· 8 min read
Project for Research Platform
Specialized Upgrade Project for Research Platform's Underlying Data Middleware Adaptation to Enhance Search Accuracy.

Project and Content Description
Project Name: Specialized Upgrade Project for Research Platform’s Underlying Data Middleware Adaptation to Enhance Search Accuracy
Project Background: The project has undergone 5 iterative versions, deployed across multiple hospital sites. However, ongoing maintenance revealed systemic issues:
I. Core Operational Challenges
- System Performance
- Slow search responses
- Incomplete data exports
- Cumbersome project creation workflows
- Variable Generation Management
- Unclear and chaotic underlying variable generation steps
- Difficulties in monitoring workflows
- Design Inconsistency
- Lack of unified design language
- Excessive redundant content
II. Product-Market Mismatch
- Expectation Gap
- Strong marketing appeal and user recognition of product concepts
- Significant discrepancies between promised features and actual user experience
- Competitive Disadvantage
- Requirement for high-cost customizations to match competitor benchmarks
- Low ROI leading to sales team reluctance in pursuing deals
- Market intelligence deficiencies regarding key competitors
Project Objectives
- Competitiveness Enhancement
- Resolve existing system flaws through actionable solutions
- Feature Parity
- Close functional and parametric gaps against competitors
- Differentiated Value Proposition
- Execute holistic product upgrades to establish unique market positioning
Project Analysis
I. Core Functional Issues
Slow Search Performance
- Example: Query “Patients diagnosed with congenital heart disease (CHD) from 2015 to present with white blood cell count ≥2” returned 22,345 patients in 1 min 42 sec on our system.

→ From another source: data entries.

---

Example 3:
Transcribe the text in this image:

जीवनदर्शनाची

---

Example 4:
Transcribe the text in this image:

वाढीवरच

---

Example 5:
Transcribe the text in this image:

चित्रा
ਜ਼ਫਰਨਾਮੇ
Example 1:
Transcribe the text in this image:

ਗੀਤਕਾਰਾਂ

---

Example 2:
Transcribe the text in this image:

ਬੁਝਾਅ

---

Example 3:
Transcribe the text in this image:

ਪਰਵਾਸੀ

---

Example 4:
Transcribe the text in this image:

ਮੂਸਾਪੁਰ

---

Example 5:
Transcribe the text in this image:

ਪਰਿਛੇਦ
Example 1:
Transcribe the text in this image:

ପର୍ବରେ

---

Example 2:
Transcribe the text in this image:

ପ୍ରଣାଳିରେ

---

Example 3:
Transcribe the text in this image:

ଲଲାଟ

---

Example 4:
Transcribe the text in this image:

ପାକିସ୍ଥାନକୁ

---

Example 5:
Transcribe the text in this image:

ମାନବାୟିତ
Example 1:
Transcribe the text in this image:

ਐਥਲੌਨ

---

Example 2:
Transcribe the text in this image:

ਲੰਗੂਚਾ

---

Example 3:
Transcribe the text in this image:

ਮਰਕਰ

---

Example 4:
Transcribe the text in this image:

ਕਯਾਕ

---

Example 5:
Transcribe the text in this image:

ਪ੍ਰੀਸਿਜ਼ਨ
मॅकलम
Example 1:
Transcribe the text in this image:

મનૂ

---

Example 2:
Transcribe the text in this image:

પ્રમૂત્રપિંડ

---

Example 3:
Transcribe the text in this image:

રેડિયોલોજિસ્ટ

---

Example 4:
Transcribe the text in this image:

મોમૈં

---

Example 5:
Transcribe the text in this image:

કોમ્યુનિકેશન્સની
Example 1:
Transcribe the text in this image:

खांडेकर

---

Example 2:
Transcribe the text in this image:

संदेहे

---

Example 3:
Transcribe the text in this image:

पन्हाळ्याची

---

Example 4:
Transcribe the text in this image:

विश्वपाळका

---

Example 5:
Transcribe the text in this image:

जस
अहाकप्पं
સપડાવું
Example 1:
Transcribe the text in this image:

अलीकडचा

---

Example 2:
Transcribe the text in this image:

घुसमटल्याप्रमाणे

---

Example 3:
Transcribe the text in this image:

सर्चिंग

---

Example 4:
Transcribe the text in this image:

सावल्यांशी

- Competitor Benchmark: Similar query took ~1 min 10 sec for 20,344 patients.
Incomplete Search Results
- Critical Gap: Standardized queries fail to capture synonym variations (e.g., “CHD” = “Congenital Heart Defect” | “Congenital Cardiovascular Anomaly”).
- Impact: Users must manually combine multiple diagnostic definitions.
Abnormal Data Export Formats
- Key Issues:
- Column mismatches preventing direct import into SPSS/R
- Truncated datasets requiring repeated export requests
- Mandatory security approvals delaying data access
- Key Issues:
Subproject Creation Challenges
- Pain Points:
- Complex inclusion/exclusion criteria adjustment
- Statistically demanding design processes
- Low user adoption due to steep learning curve
- Pain Points:
Missing Custom Query Capabilities
- Critical Unmet Need: Inability to implement:
- Search-triggered events
- Variable-driven workflows
- Custom extraction rules
- Critical Unmet Need: Inability to implement:
II. Architectural Deficiencies
Fragmented Product Architecture
- Problem: Isolated modules (Platform Management / Specialty Disease DB / Infrastructure Settings) with:
- Non-inheritable configurations
- Duplicated search functions (e.g., specialty DB variables require separate permission sets)
- Cost Impact: High maintenance and customization expenses
- Problem: Isolated modules (Platform Management / Specialty Disease DB / Infrastructure Settings) with:
Inconsistent Design Language
- UX Failures:
- Disjointed interaction patterns forcing constant context switching
- Incoherent modal dialog behaviors
- UX Failures:
Chaotic Permission Design
- Example: Users with specialty DB access still require additional approvals for:
- Cross-database searches
- Subproject creation
- Data exports
- Example: Users with specialty DB access still require additional approvals for:
Third-Party Variable Generation Dependency
- Systemic Risk:
- Unauditable core logic in variable management
- Frequent ID binding failures and undetected data loss
- Systemic Risk:
Project Plan
Vision: Productize solutions through component-based development to resolve core issues, bridge functional gaps, and establish competitive differentiation.
Key Deliverables:
- Business Scope Segmentation
- Map high-impact scenarios (e.g., complex cohort searches)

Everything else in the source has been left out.